И еще они с Леней в течение многих лет играли в настольный футбол: поле нарисовал мой папа, оно было под стеклом на письменном столе. Футболистами были шашки (синие и белые), мячом – пуговица (помню эту пуговицу!). Тайм продолжался 15 минут, в часах был установлен механизм, который через 15 минут выключал свет. Сейчас этот стол (шедевр 1960-х, светлого дерева на тонких круглых ножках) доживает свой век на террасе дачи – уже давно без стекла и без футбольного поля под ним.

– Началось все с простейшей вещи, – вспоминает Леонид Никольский. – Я, Мишка и Заля – мы после уроков бежали к нему домой играть в этот футбол, к Зале. Интересная штука. На самом деле Заля должен был бы быть, что называется, технарем. Потому что он придумал какую-то сложную систему проводков к часам, чтобы часы вовремя звенели или что-то такое – подавали сигнал, когда начало матча, когда конец первого тайма и так далее. То есть у него в этом деле явная была способность. Отец был инженером же. То есть Заля был не гуманитарий изначально, как мне кажется.

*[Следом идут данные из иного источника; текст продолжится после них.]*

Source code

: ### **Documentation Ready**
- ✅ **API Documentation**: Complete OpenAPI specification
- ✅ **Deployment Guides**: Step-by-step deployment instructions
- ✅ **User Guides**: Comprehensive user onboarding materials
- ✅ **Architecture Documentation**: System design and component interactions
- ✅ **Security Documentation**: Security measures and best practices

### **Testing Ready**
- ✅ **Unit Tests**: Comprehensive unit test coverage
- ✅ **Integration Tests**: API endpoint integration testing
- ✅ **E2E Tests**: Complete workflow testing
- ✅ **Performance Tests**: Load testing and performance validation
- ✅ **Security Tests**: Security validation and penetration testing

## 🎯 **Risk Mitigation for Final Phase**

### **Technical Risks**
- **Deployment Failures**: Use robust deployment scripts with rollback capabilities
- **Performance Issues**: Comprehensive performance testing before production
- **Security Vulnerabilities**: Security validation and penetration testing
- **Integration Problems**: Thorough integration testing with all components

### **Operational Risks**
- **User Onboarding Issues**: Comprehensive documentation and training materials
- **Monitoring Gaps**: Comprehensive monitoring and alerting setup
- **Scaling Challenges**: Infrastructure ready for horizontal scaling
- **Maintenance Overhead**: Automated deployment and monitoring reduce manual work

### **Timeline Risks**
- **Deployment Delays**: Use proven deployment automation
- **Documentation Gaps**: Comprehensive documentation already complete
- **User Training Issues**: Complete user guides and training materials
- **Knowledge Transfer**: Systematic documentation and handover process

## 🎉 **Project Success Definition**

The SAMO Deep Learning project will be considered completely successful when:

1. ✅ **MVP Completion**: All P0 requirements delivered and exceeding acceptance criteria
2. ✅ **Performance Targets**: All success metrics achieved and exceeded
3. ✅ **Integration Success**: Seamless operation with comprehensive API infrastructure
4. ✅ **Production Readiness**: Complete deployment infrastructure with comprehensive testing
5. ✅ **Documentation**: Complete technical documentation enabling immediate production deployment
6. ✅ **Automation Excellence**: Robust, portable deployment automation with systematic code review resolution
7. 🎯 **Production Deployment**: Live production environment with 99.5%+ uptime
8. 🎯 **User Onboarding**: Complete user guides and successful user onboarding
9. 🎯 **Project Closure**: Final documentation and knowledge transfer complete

– Он мог быть кем угодно! – говорит Борис Андреевич Успенский. – Вот был лингвистом, а мог бы математиком или инженером. Такой – как в детстве бывает, у детей – клубок всех возможностей.

«Перфекционизм твой был всегда широким и даже неправдоподобным, – писала[12]12
  Татьяна Николаева, Посвящение Зализняку, 29 апреля 2015 года, доступно на http://polit.ru/article/2015/04/29/zalinyak_80/.


[Закрыть]
, обращаясь к Зализняку в день его 80-летия, Татьяна Михайловна Николаева[13]13
  Татьяна Михайловна Николаева (21.10.1933–21.10.2015) – лингвист, доктор филологических наук, профессор, член-корреспондент РАН; в период с 1990-го по 2012 год заведовала отделом типологии и сравнительного языкознания Института славяноведения.


[Закрыть]
. – Каждый год и не раз в год вплоть до „перестройки“ нас гоняли на овощную базу, мы вставали на заре и плелись в Кунцево. Один раз сообщили, что овощерезка сломана и овощи (капусту особенно) нужно резать руками. Мы пошли и долго и мучительно что-то резали. А ты пошел – и починил ее минут за десять. Бабы с базы смотрели на тебя с ненавистью».

– Он умел все починить. Свекровь мою таланты вообще не интересовали – рассказывает Елена Викторовна Падучева. – Она как-то больше по части жизни. Она больше ценила, что Андрей может пробки починить или еще что. Мотороллер, велосипед, электричество какое-то. Не гнушался, нет. И вот это она ценила.

– Когда у вас был мотороллер, какое-то устройство было, чтоб он стоял в сарае? – спрашивает Владимир Андреевич Успенский Зализняка.

ААЗ: Сигнализация. От дверей сарая. Но сейчас сигнализация продается на каждом шагу, а тогда надо было сделать из ничего ее. Вообще нынешний мир настолько обиден для мальчишки того времени! Потому что все это продается, в ассортименте 200 сортов сигнализации, причем никто не задумывается ни одной секунды, как это устроено! Только как пользоваться.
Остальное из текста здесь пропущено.